Change detection data:
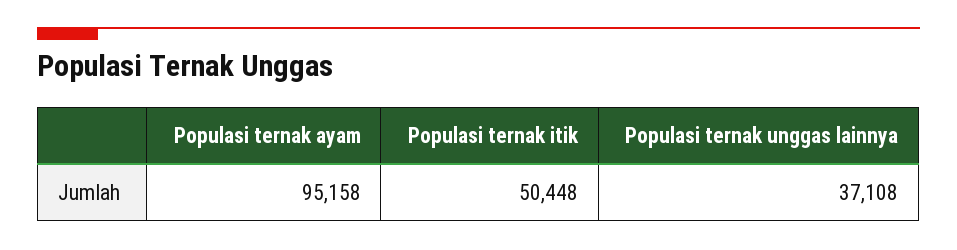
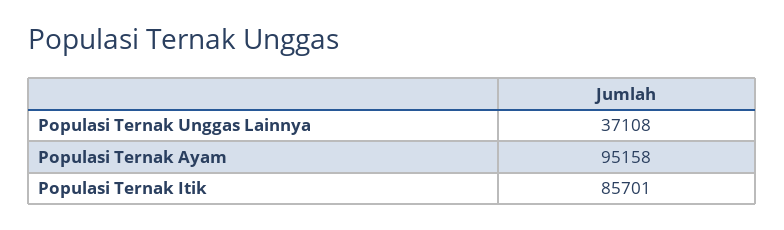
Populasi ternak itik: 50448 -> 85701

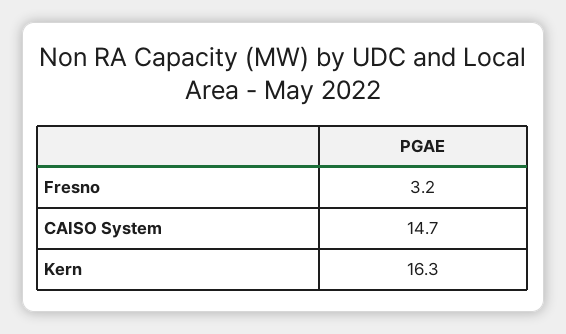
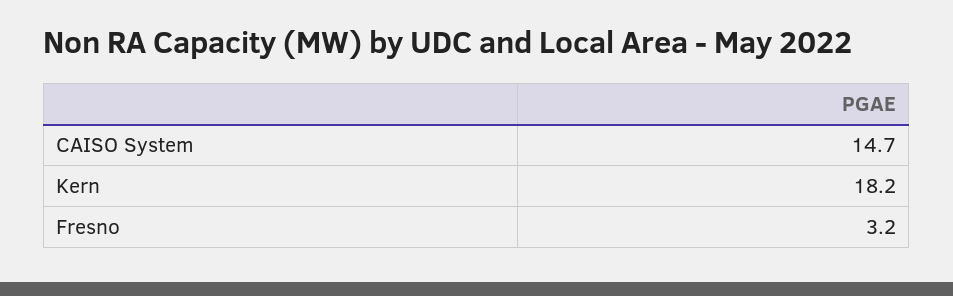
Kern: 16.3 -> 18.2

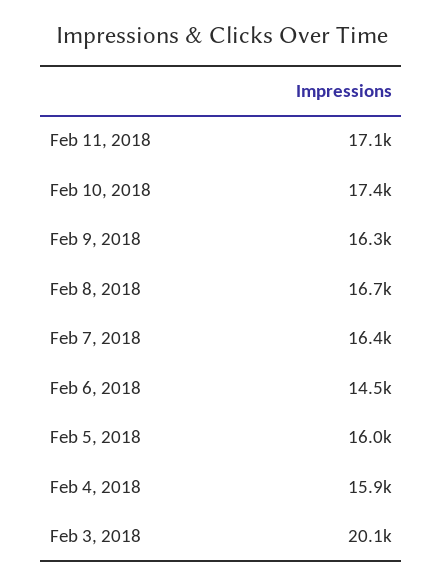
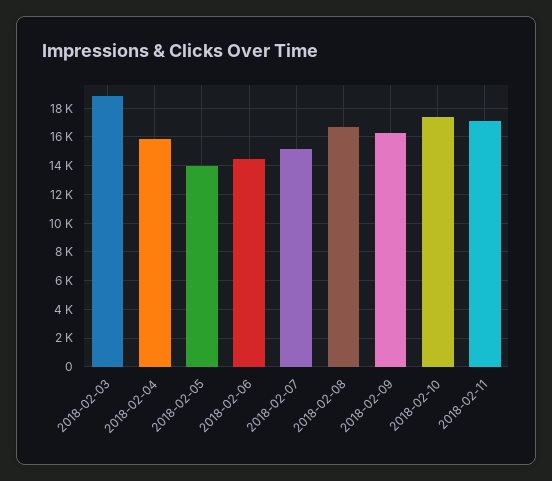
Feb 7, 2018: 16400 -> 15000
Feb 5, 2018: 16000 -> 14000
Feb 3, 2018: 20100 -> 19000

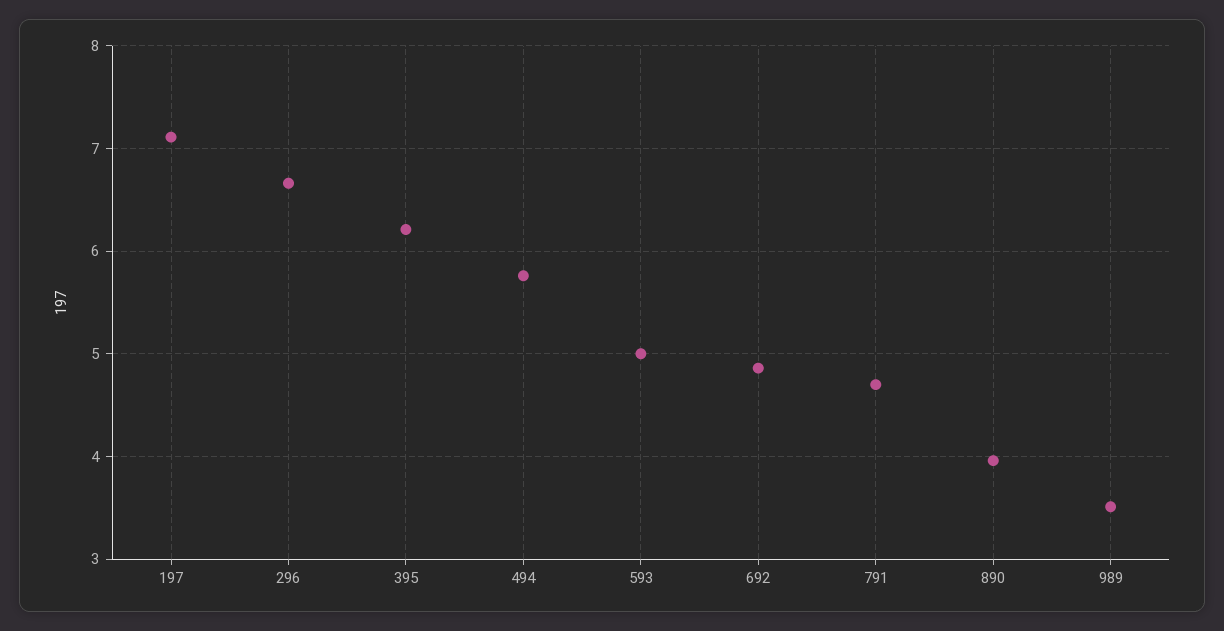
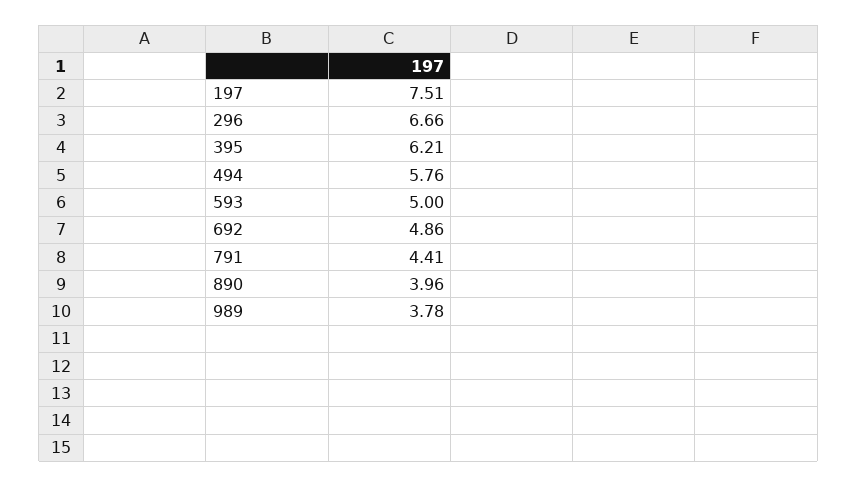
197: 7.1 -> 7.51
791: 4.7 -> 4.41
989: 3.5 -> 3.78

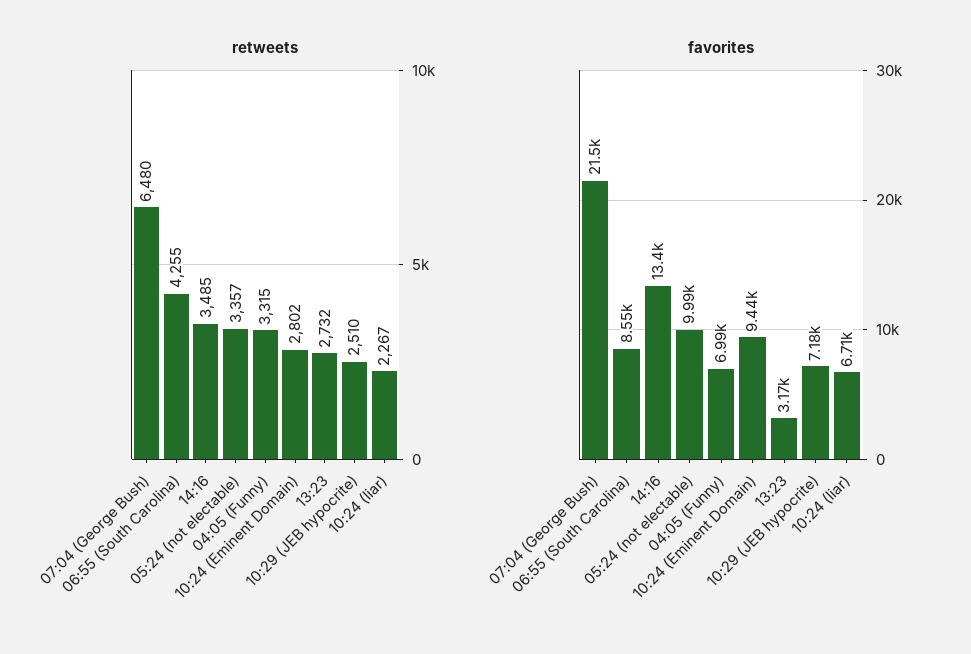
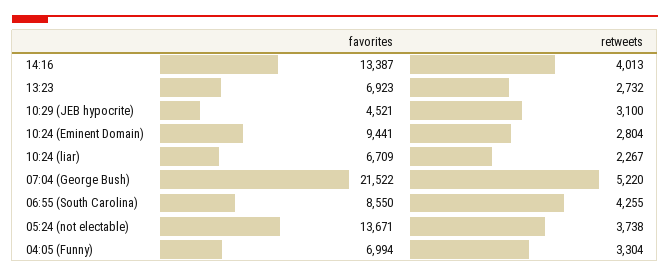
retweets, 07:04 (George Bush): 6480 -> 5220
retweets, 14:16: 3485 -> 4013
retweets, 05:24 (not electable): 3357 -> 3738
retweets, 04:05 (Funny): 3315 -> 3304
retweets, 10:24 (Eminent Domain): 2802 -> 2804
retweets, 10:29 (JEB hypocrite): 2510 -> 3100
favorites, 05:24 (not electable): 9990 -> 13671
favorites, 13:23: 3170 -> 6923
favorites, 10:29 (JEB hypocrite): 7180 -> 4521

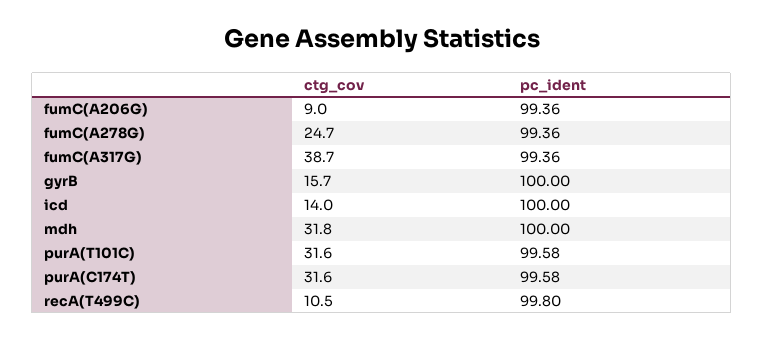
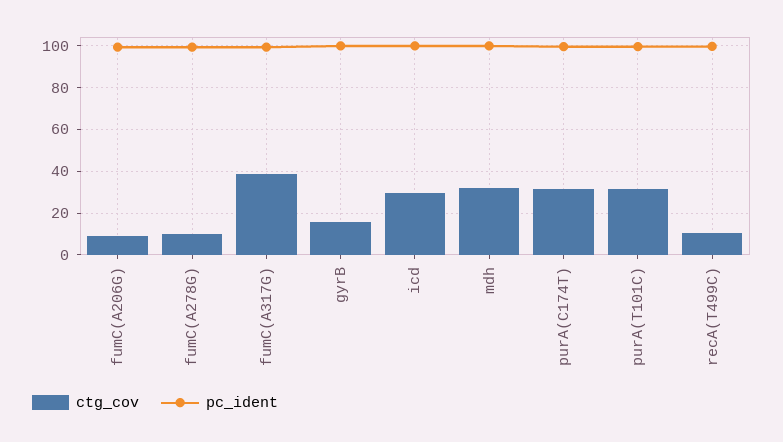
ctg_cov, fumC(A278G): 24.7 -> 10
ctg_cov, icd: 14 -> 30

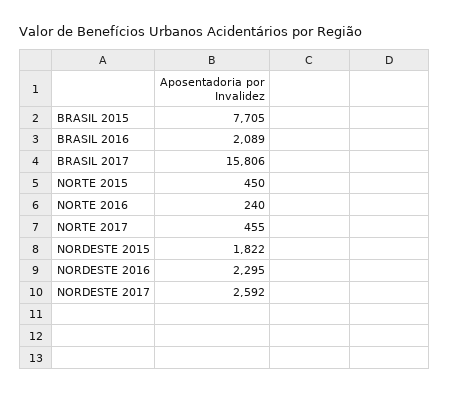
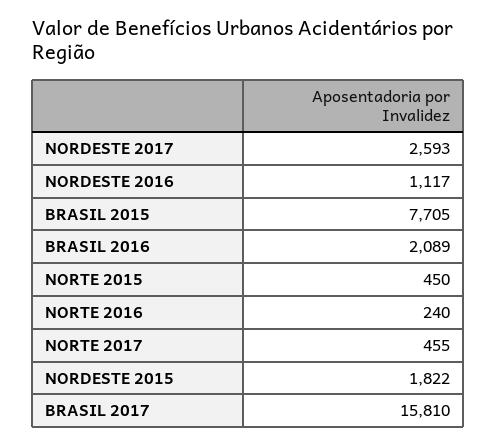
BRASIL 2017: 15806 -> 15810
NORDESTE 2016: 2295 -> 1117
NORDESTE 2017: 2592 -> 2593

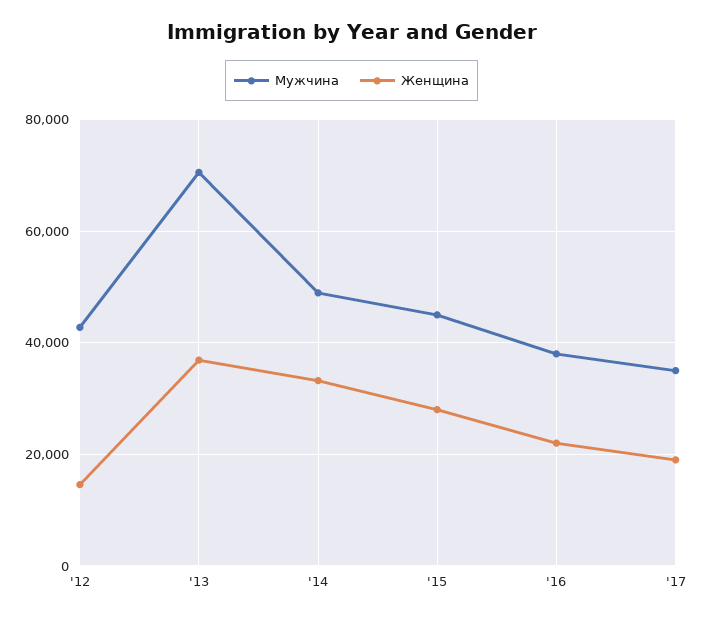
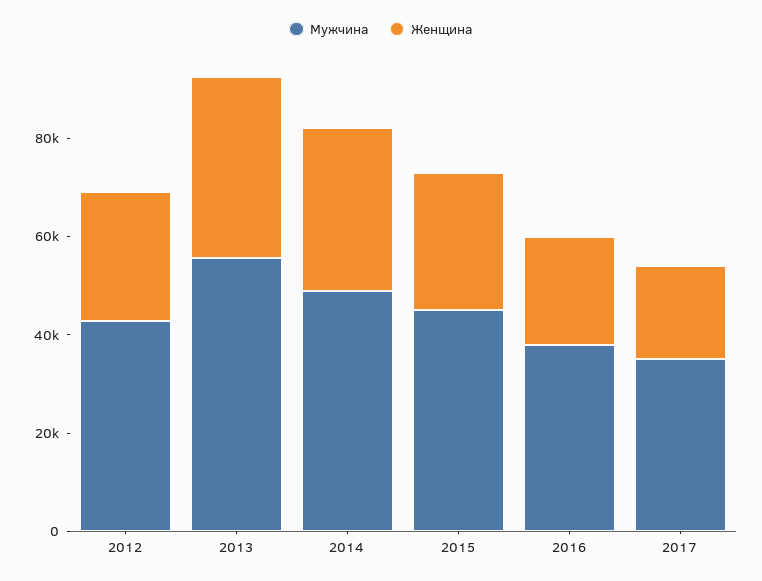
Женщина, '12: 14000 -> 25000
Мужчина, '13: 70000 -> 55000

Instruction: From the records above, copy exactly the lines starting at the one with "Feb 7, 2018: 16400 -> 15000" and ending at the one with "BRASIL 2017: 15806 -> 15810", and no others. Pictures stay out.

Result of this exercise:
Feb 7, 2018: 16400 -> 15000
Feb 5, 2018: 16000 -> 14000
Feb 3, 2018: 20100 -> 19000

197: 7.1 -> 7.51
791: 4.7 -> 4.41
989: 3.5 -> 3.78

retweets, 07:04 (George Bush): 6480 -> 5220
retweets, 14:16: 3485 -> 4013
retweets, 05:24 (not electable): 3357 -> 3738
retweets, 04:05 (Funny): 3315 -> 3304
retweets, 10:24 (Eminent Domain): 2802 -> 2804
retweets, 10:29 (JEB hypocrite): 2510 -> 3100
favorites, 05:24 (not electable): 9990 -> 13671
favorites, 13:23: 3170 -> 6923
favorites, 10:29 (JEB hypocrite): 7180 -> 4521

ctg_cov, fumC(A278G): 24.7 -> 10
ctg_cov, icd: 14 -> 30

BRASIL 2017: 15806 -> 15810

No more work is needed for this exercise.